JONATHAN CHAIT JUNE 13, 2011
The strengthened Independent Payment Advisory Board is a crucial part of the Affordable Care Act, which has naturally given it a prominent place in right-wing demonology. One underlying problem is that Medicare pays for all sorts of procedures of dubious value. IPAB is a board of experts who use medical research to propose cost savings. There have been previous attempts to rationalize what Medicare pays for, but they are usually overridden because Congress tends to be beholden to the narrow interests of medical device-makers and other providers. IPAB circumvents this dynamic by making its proposals automatic, and they can only be overruled by a vote of Congress.
George F. Will considers this a massive affront to democracy:
Each proposal automatically becomes law unless Congress passes — with a three-fifths supermajority required in the Senate — a measure cutting medical spending as much as the IPAB proposal would.

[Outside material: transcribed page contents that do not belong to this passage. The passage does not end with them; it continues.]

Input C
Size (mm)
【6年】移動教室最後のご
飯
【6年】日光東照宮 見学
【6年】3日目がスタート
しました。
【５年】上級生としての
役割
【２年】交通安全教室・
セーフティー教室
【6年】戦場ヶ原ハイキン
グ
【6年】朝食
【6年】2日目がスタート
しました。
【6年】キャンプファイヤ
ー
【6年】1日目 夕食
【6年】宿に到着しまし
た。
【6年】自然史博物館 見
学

Supermajority? Did somebody say supermajority? That's funny. Will, of course, is a fervent champion of the filibuster. He considers the filibuster near-divine, and wraps it in the language of the Founding Fathers, even though the Constitution only authorized supermajorities for ratifying treaties, endorsing constitutional amendments, overriding vetoes, expelling members and impeachment convictions.
I am not such a champion. I say that if you worry about the possibility that a senate minority will block a needed action, we should reform Senate procedures to limit or abolish filibusters. Will disagrees. Could a minority block needed reforms? No, says Will circa last year:
[H]as a filibuster ever prevented eventual enactment of anything significant that an American majority has desired, strongly and protractedly?

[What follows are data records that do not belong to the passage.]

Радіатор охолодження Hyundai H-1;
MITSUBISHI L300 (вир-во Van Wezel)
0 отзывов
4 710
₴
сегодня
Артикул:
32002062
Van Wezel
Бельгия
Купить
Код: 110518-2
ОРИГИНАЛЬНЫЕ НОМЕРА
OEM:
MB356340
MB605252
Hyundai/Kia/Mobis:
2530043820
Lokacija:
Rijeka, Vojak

So what are you griping about? If IPAB makes any decisions that the great and good American people oppose strongly and protractedly, they will simply muster a House majority, 60 Senators, and a presidential signature to impose their will. Sure, that could take a decade a decade or three. But if we had to wait that long for civil rights legislation or universal health insurance or other measures long blocked by filibuster, I don't see why ineffective government-financed medical care should be on a faster track.